After just over three great weeks, it’s time to leave Siem Reap, tomorrow morning. I’m leaving with a fantastic teaching experience behind me, lots of new e-mail addresses in the back of my notebook, and a furrier liver than when I got here. The Sangkheum Center, Earthwalkers, Siem Reap, the people and the temples have added up to a memorable time. It’s just the evenings I have difficulty remembering.
The Angkor What? Bar in Siem Reap is mainly responsible for this furry liver and patchy memory (and a large bruise on my hip), but the Laundry Bar is also to blame. The Angkor What sells buckets of Cambodian Mekong whiskey, Coke and Red Bull for four dollars, and they’re enough to get an elephant feeling tired and emotional.
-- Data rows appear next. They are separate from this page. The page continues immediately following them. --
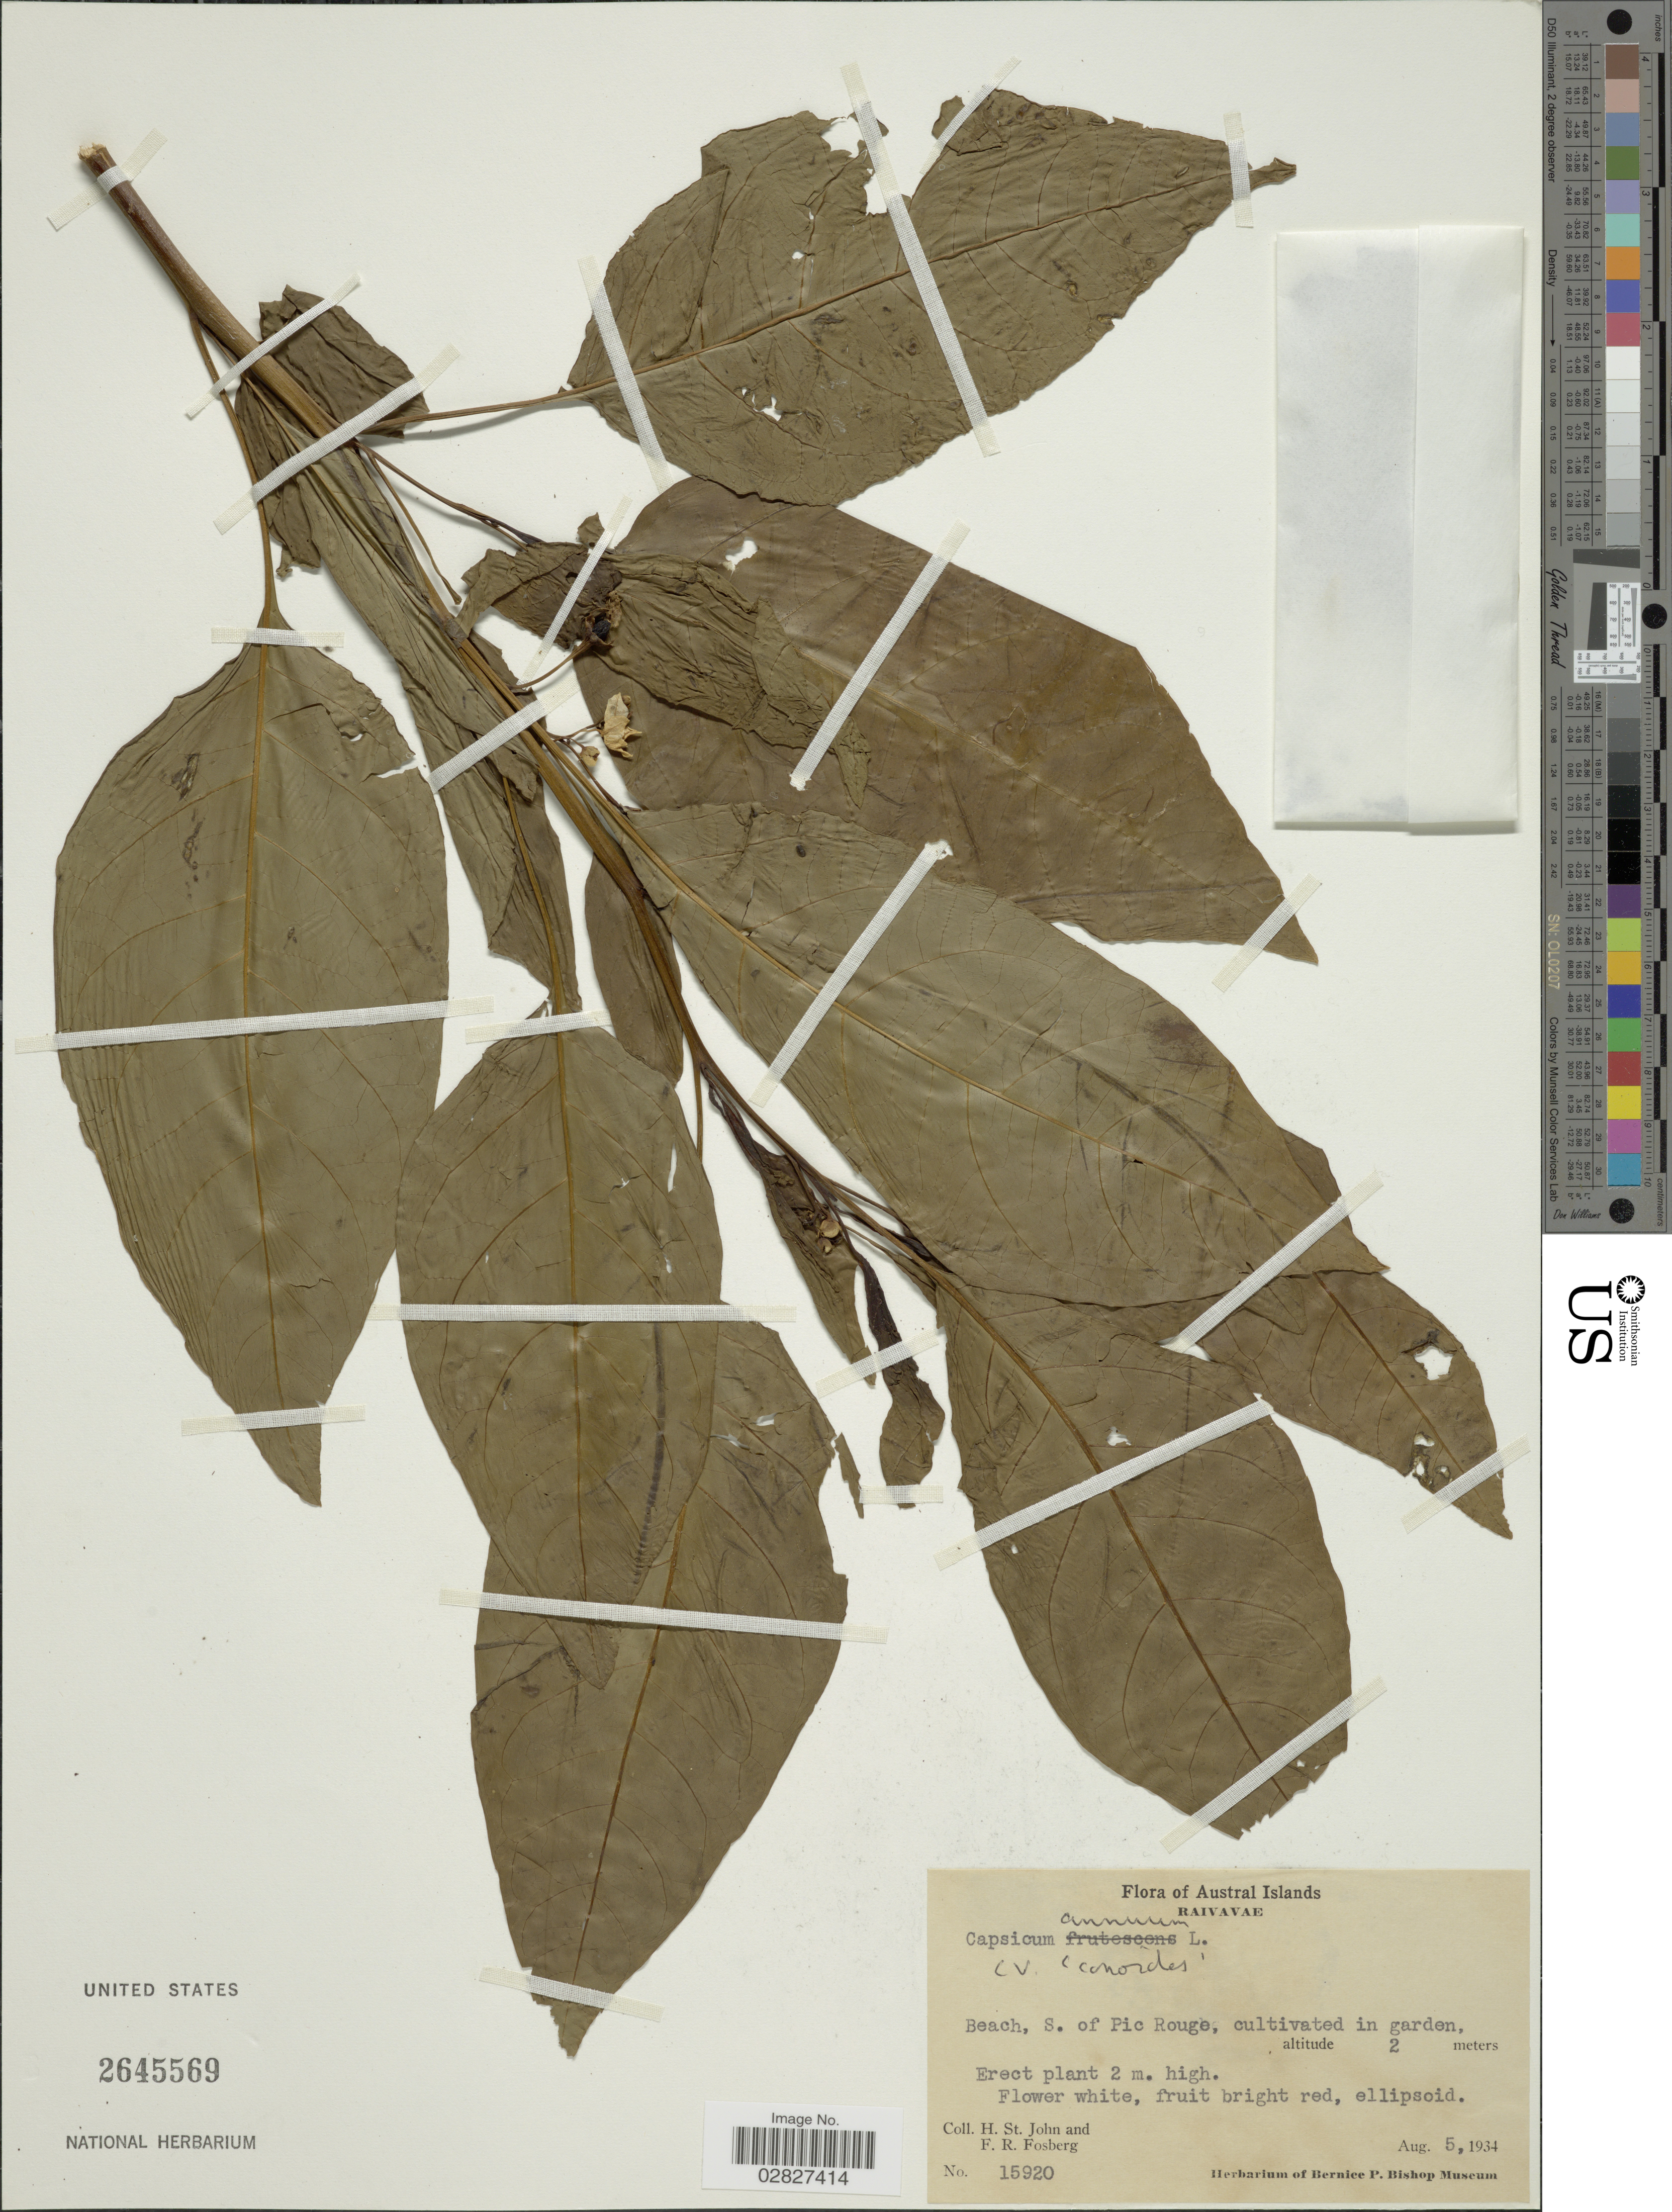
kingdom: Plantae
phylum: Tracheophyta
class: Magnoliopsida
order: Solanales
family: Solanaceae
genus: Capsicum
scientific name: Capsicum annuum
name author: L.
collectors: H. St. John & F. R. Fosberg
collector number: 15920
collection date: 1934-08-05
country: French Polynesia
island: Raivavae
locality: Austral Islands. Raivavae. Beach, S. of Pic Rouge, cultivated in garden.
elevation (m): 2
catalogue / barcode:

The walls of the bar are covered in writing from the hundreds of drunkards that have patronised it, and the word used most often is ‘regrets’. People seem to come over all wise after eight beers and a bucket of whiskey, so sayings such as “It’s better to regret the things you haven’t done than the things you have done” compete for wall space with “It’s better to have no regrets at all”, and “The Bromley Massive was ‘ere 2003”.
On one night in the Angkor What, I had to talk convincingly to a pretty Dutch girl for two hours as if I was a writer for Lonely Planet, after I met a genuine Lonely Planet writer and he pointed at me when she asked who the Lonely Planet writer was. “Yeah, there are some great places to see here, but you have to get off the beaten track and into the countryside to get the real Cambodia” I said sounding thoroughly authoritative, resisting the urge to laugh my ass off and admit I’d only been in town for four days.
Something does mystify me though – I swear every single student I’ve met traveling studied at Leeds. Even all the way out here, you can still have a conversation along the lines of “Yeah, Headingley is just so commercialised now”, or “Skyrack? No way, maybe the Oak”.
Now, it’s Headingley no, Woodhouse yes. It’s all about the Chemic Tavern…a pub that has small children, dogs, cats, hippies, old people, and the occasional student. I just wish they sold better beer.
And they have really polite fighting as I recall!
very intellectual fighting where they have a debate over the merits of the potential fight before deciding it’s not worth it.
Any fight (or near-fight) that is followed by the line “‘e was picking up limbs in the Falklands and this is what he gets” is a bit special.